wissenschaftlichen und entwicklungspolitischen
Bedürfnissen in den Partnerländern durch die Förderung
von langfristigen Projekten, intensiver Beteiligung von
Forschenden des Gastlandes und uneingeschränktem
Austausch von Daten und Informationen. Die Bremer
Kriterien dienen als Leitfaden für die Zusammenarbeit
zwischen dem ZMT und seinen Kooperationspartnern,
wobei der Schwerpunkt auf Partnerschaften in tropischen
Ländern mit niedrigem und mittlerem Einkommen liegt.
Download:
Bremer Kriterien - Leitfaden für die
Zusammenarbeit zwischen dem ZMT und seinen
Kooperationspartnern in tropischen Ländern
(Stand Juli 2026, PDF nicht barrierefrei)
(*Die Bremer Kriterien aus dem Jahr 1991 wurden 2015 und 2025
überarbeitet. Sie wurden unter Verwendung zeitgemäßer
—————
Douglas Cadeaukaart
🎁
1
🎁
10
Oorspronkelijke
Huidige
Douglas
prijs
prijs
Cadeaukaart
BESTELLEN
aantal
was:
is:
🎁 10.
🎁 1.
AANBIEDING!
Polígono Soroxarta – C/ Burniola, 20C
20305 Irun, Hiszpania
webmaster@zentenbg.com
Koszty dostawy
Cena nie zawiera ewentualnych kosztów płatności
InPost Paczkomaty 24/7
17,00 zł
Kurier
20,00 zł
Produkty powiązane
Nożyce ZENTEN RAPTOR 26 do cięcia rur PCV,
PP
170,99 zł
—————
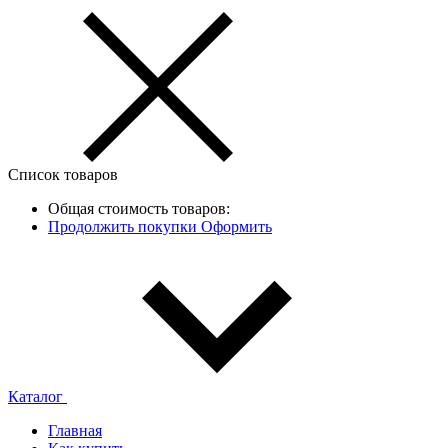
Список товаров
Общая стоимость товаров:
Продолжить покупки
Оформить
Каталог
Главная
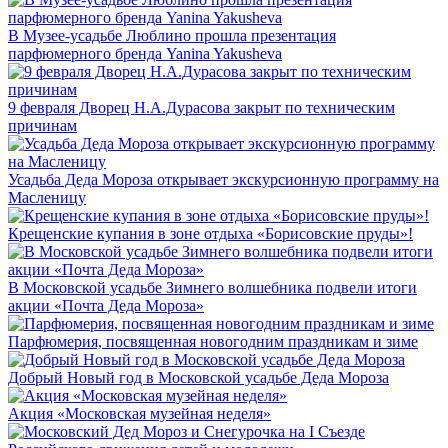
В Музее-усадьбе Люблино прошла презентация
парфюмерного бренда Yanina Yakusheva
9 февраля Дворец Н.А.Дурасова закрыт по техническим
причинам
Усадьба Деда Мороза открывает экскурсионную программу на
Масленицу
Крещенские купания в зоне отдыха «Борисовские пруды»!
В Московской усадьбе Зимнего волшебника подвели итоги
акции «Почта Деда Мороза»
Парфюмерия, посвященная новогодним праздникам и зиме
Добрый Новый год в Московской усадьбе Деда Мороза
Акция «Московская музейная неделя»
—————
Task to complete:
From the material above, copy exactly the lines between the line holding "парфюмерного бренда Yanina Yakusheva" and the line holding "Крещенские купания в", inclusive, and only those.

Result for this task:
парфюмерного бренда Yanina Yakusheva
9 февраля Дворец Н.А.Дурасова закрыт по техническим
причинам
Усадьба Деда Мороза открывает экскурсионную программу на
Масленицу
Крещенские купания в зоне отдыха «Борисовские пруды»!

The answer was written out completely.